- WORK ORDER:
Please copy exactly the lines that begin with the one containing "thumb cmc: (611, 783)" and end with the last line of the entries.

- EXTRACTED ENTRIES:

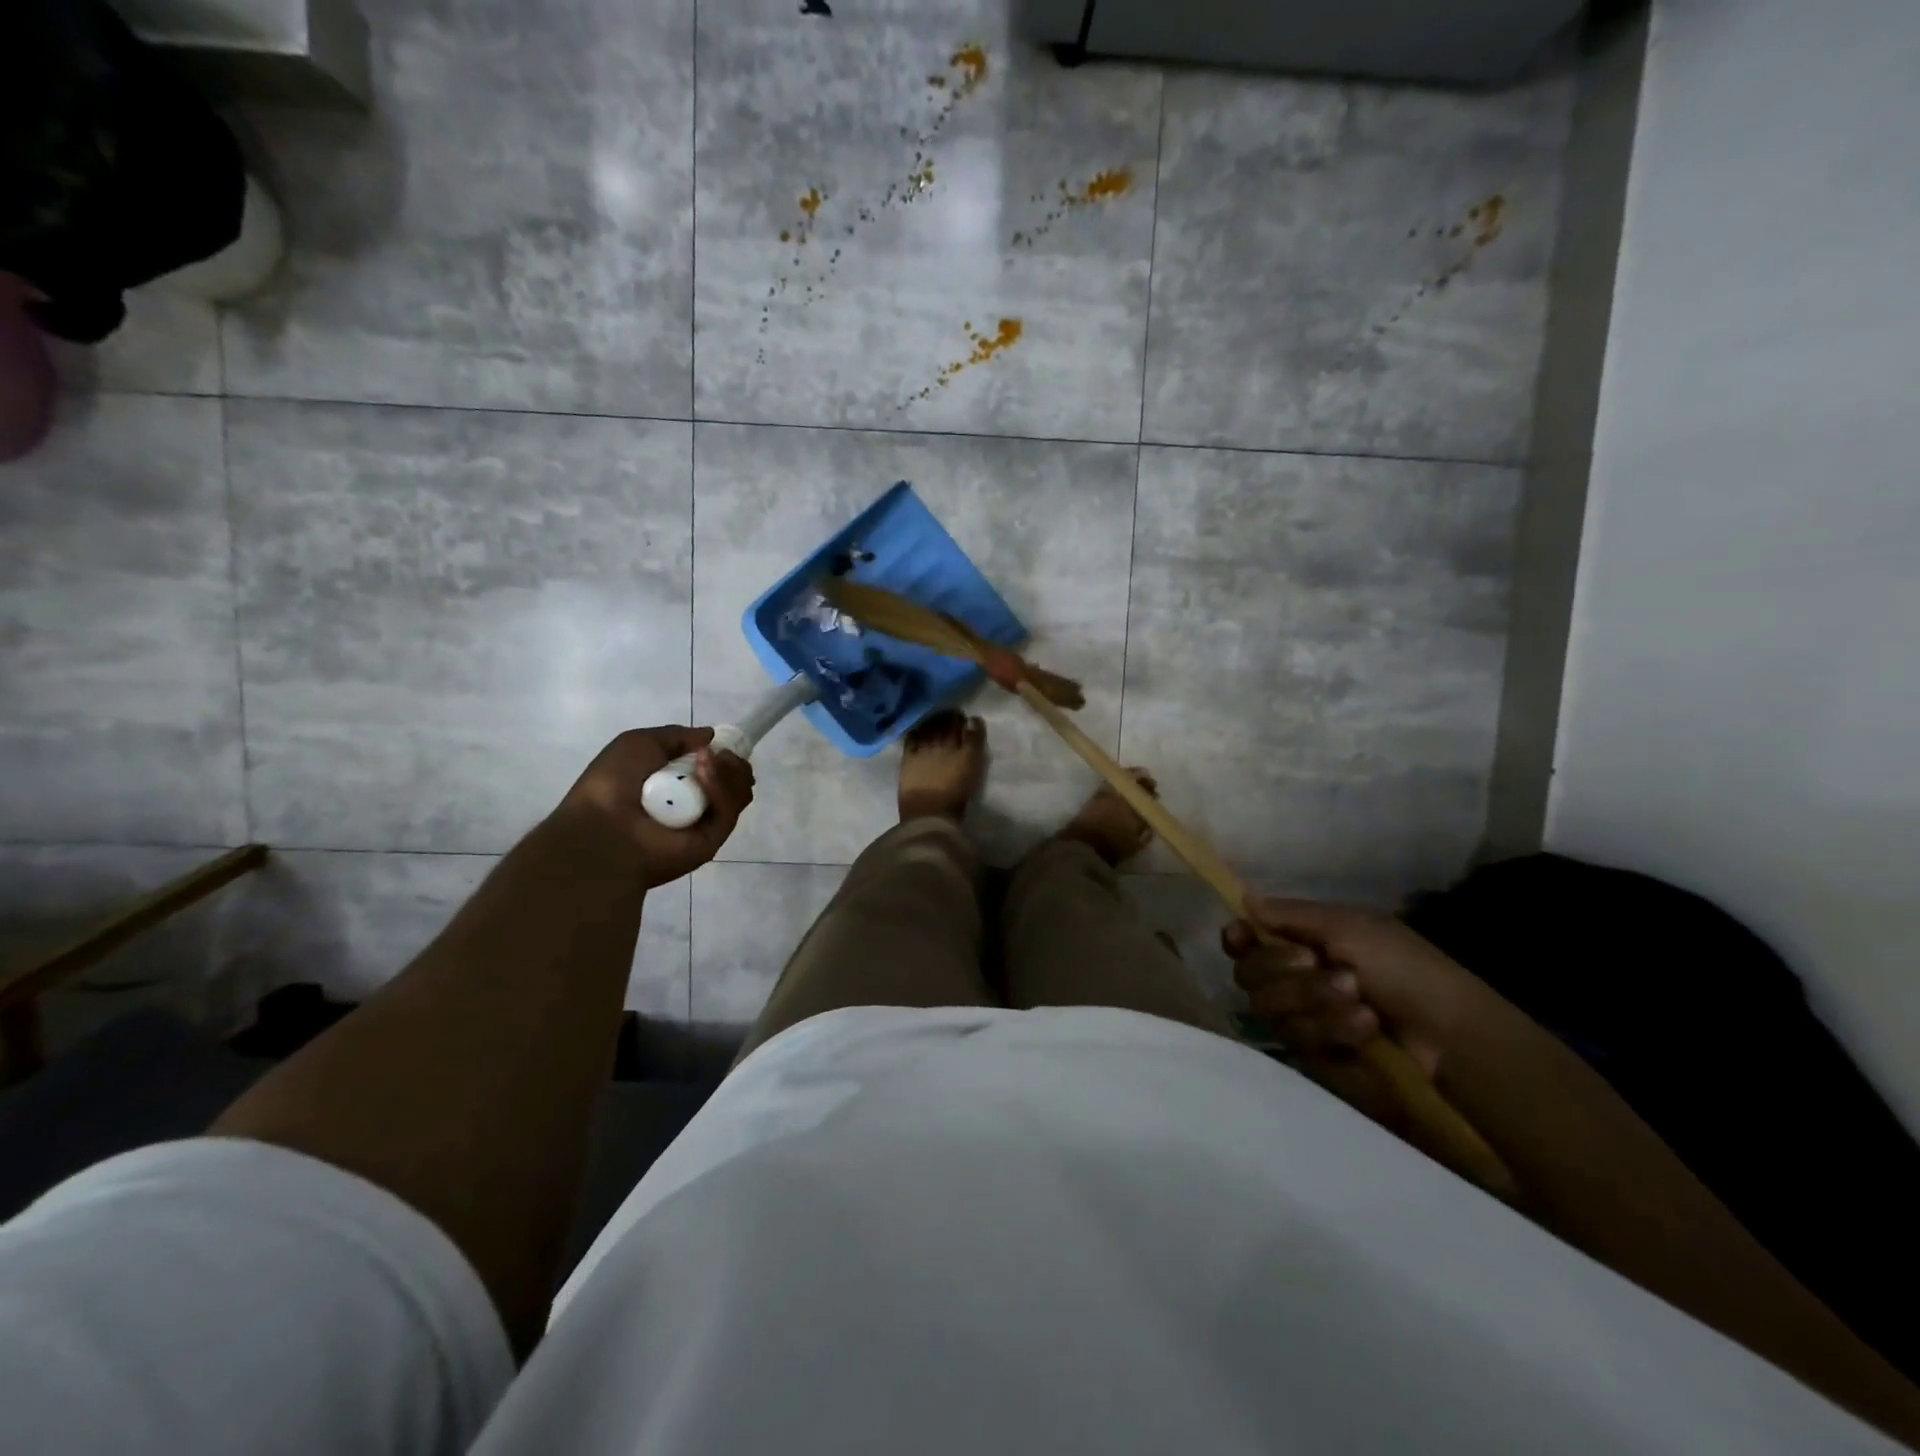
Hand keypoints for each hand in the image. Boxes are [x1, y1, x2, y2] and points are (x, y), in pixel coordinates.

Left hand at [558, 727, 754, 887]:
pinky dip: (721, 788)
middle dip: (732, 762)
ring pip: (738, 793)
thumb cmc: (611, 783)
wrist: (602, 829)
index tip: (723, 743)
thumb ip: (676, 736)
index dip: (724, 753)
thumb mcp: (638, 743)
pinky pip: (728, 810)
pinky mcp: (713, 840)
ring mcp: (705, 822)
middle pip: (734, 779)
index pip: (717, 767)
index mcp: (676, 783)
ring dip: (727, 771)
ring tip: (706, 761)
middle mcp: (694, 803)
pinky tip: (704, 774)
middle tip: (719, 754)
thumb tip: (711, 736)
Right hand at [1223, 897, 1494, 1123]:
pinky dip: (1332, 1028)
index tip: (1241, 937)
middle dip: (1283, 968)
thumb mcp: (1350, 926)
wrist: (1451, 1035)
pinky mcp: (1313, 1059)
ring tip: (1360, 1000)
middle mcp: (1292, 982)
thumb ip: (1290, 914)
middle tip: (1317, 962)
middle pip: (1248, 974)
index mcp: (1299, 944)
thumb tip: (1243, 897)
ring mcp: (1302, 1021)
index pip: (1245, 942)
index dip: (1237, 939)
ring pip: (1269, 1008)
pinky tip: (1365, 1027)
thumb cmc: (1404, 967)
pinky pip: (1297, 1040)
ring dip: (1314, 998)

- EXERCISE OUTPUT:
thumb cmc: (611, 783)
wrist: (602, 829)
index tip: (723, 743)
thumb ip: (676, 736)
index dip: (724, 753)
thumb mcp: (638, 743)
pinky pip: (728, 810)
pinky mcp: (713, 840)
ring mcp: (705, 822)
middle pip: (734, 779)
index pip: (717, 767)
index mcp: (676, 783)
ring dip: (727, 771)
ring tip: (706, 761)
middle mcp: (694, 803)
pinky tip: (704, 774)
middle tip: (719, 754)
thumb tip: (711, 736)
Right hand at [1223, 897, 1494, 1123]:
pinky dip: (1332, 1028)
index tip: (1241, 937)
middle dip: (1283, 968)
thumb mcp: (1350, 926)
wrist: (1451, 1035)
pinky mcp: (1313, 1059)
ring tip: (1360, 1000)
middle mcp: (1292, 982)
thumb ip: (1290, 914)
middle tip: (1317, 962)
middle pip: (1248, 974)
index mcp: (1299, 944)
thumb tip: (1243, 897)
ring mcp: (1302, 1021)
index pip: (1245, 942)
index dip: (1237, 939)
ring pip: (1269, 1008)
pinky tip: (1365, 1027)
thumb cmc: (1404, 967)
pinky pip: (1297, 1040)
ring dip: (1314, 998)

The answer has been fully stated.